- **The task**
Copy all of the material below word for word, but leave out the pictures.

- **Information shown**
===============

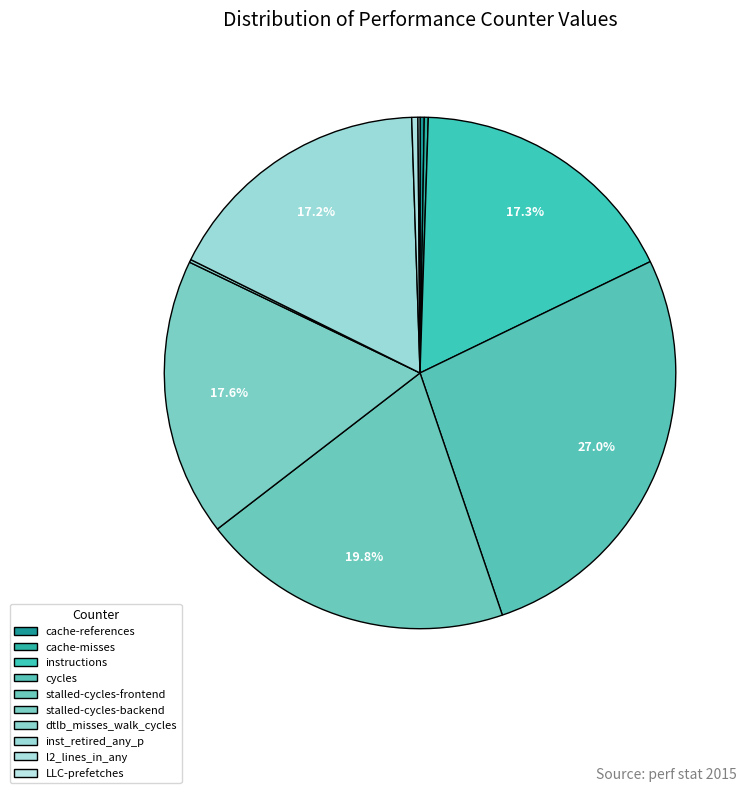

What is the ratio of the value at cache-references to the value at dtlb_misses_walk_cycles?

1.5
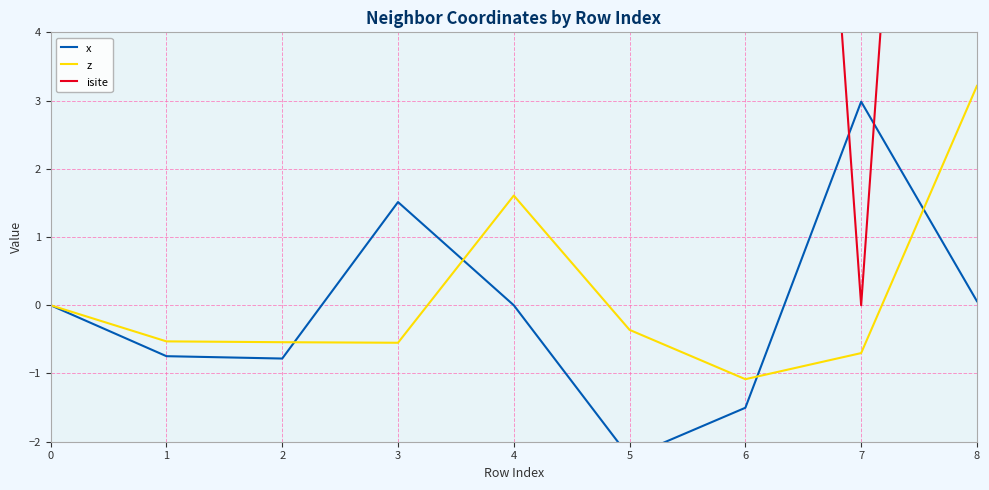

At 4, list the series in order from largest to smallest.

isite, z, x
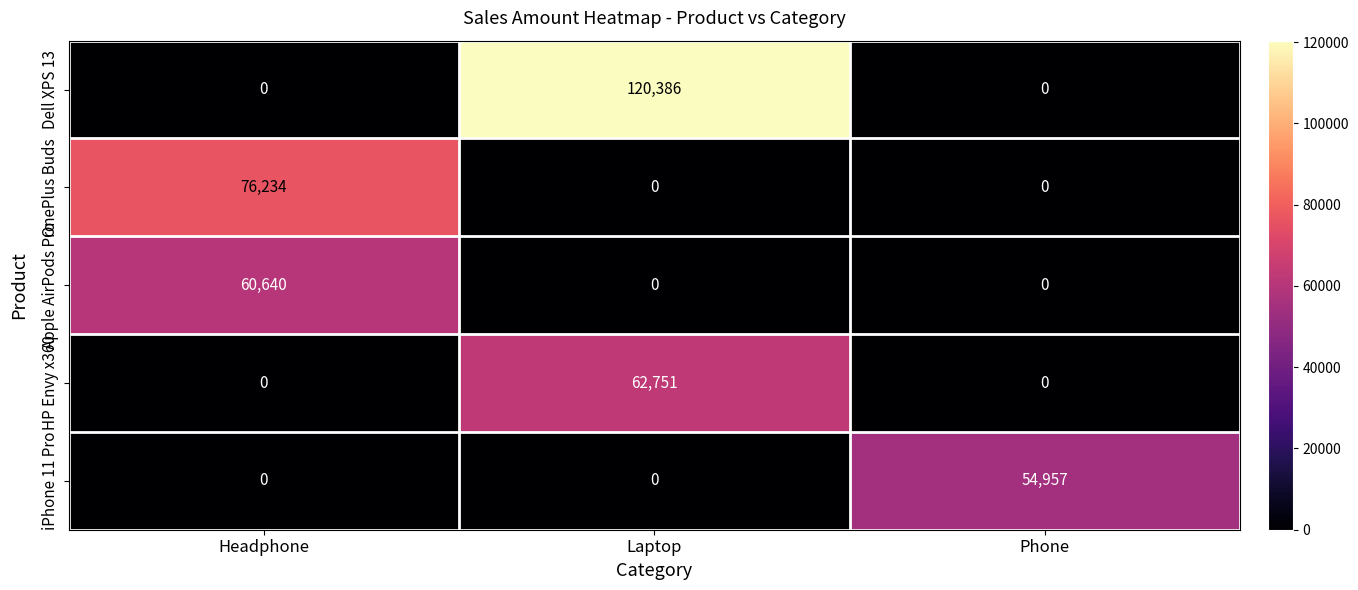

What is the difference between the Apple AirPods Pro values at Headphone and Phone?

60640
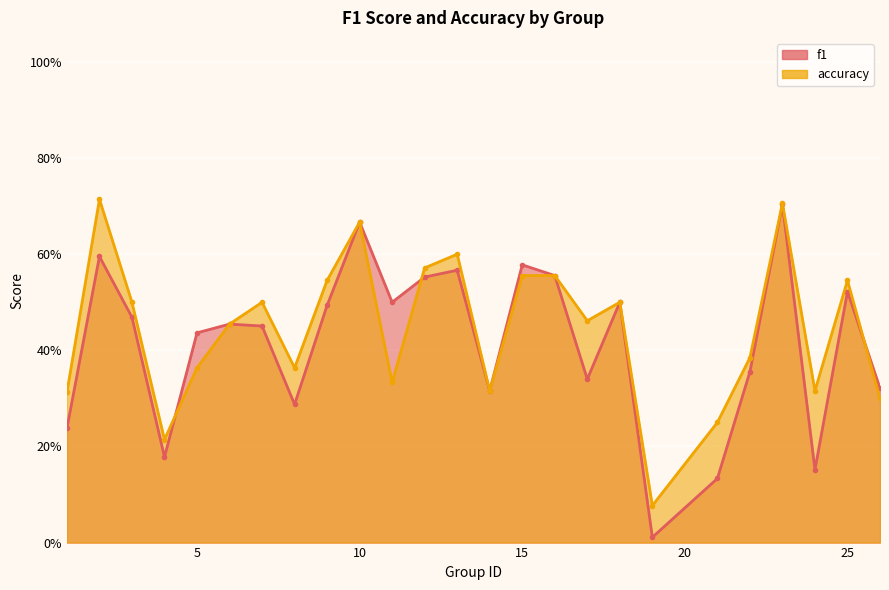

How many times do accuracy and f1 cross each other?

3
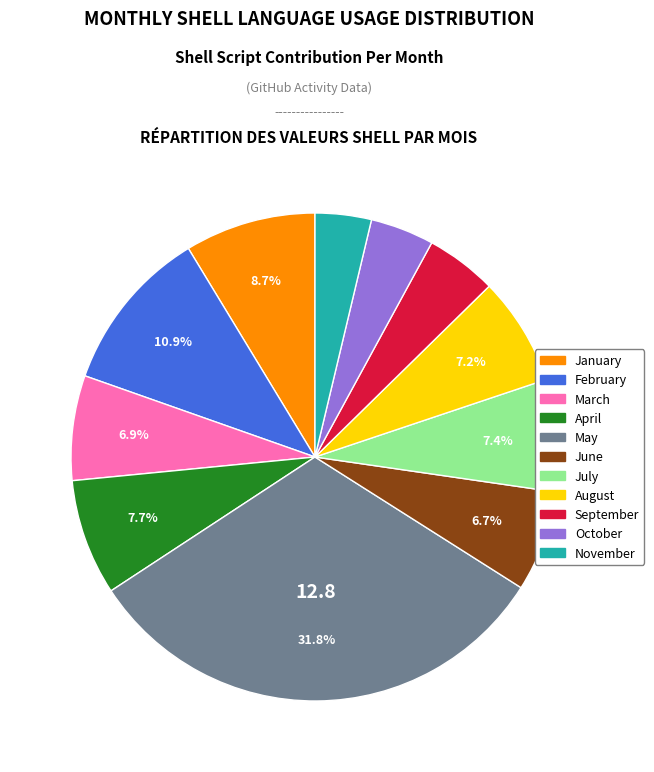

What percentage is NOT represented by August?

92.8%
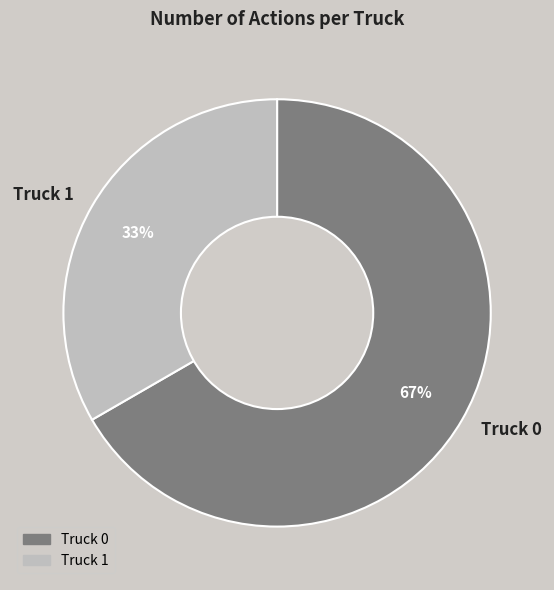

To the nearest percent, what portion does Truck 1 represent?

33%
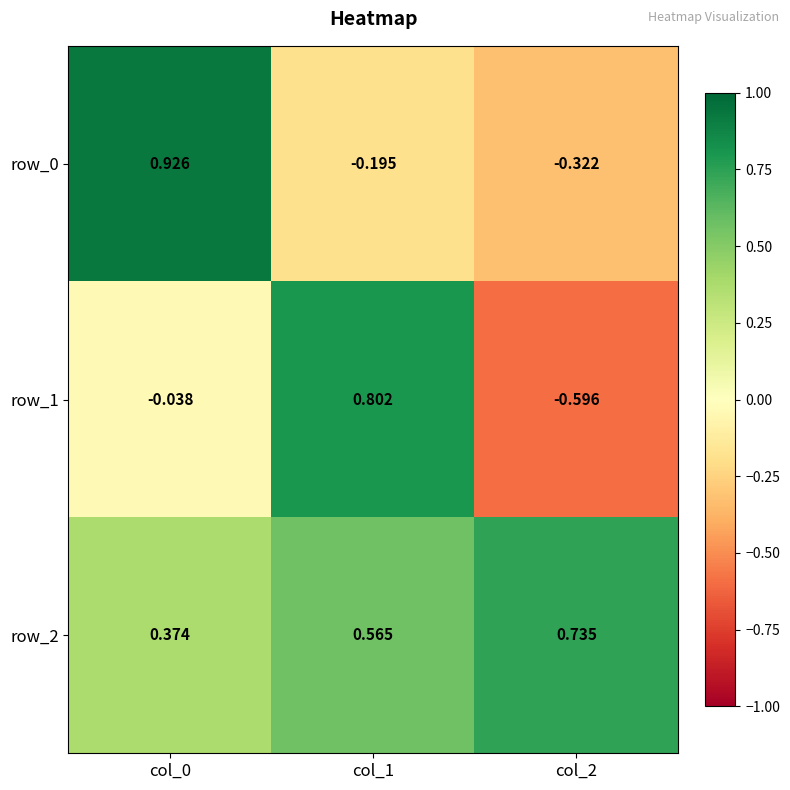

Is the value of row_1 at col_1 greater than the value of row_2 at col_0?

Yes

===============

- **Task answer**
What is the ratio of the value at cache-references to the value at dtlb_misses_walk_cycles?

1.5

At 4, list the series in order from largest to smallest.

isite, z, x

What is the difference between the Apple AirPods Pro values at Headphone and Phone?

60640

How many times do accuracy and f1 cross each other?

3

What percentage is NOT represented by August?

92.8%

To the nearest percent, what portion does Truck 1 represent?

33%

Is the value of row_1 at col_1 greater than the value of row_2 at col_0?

Yes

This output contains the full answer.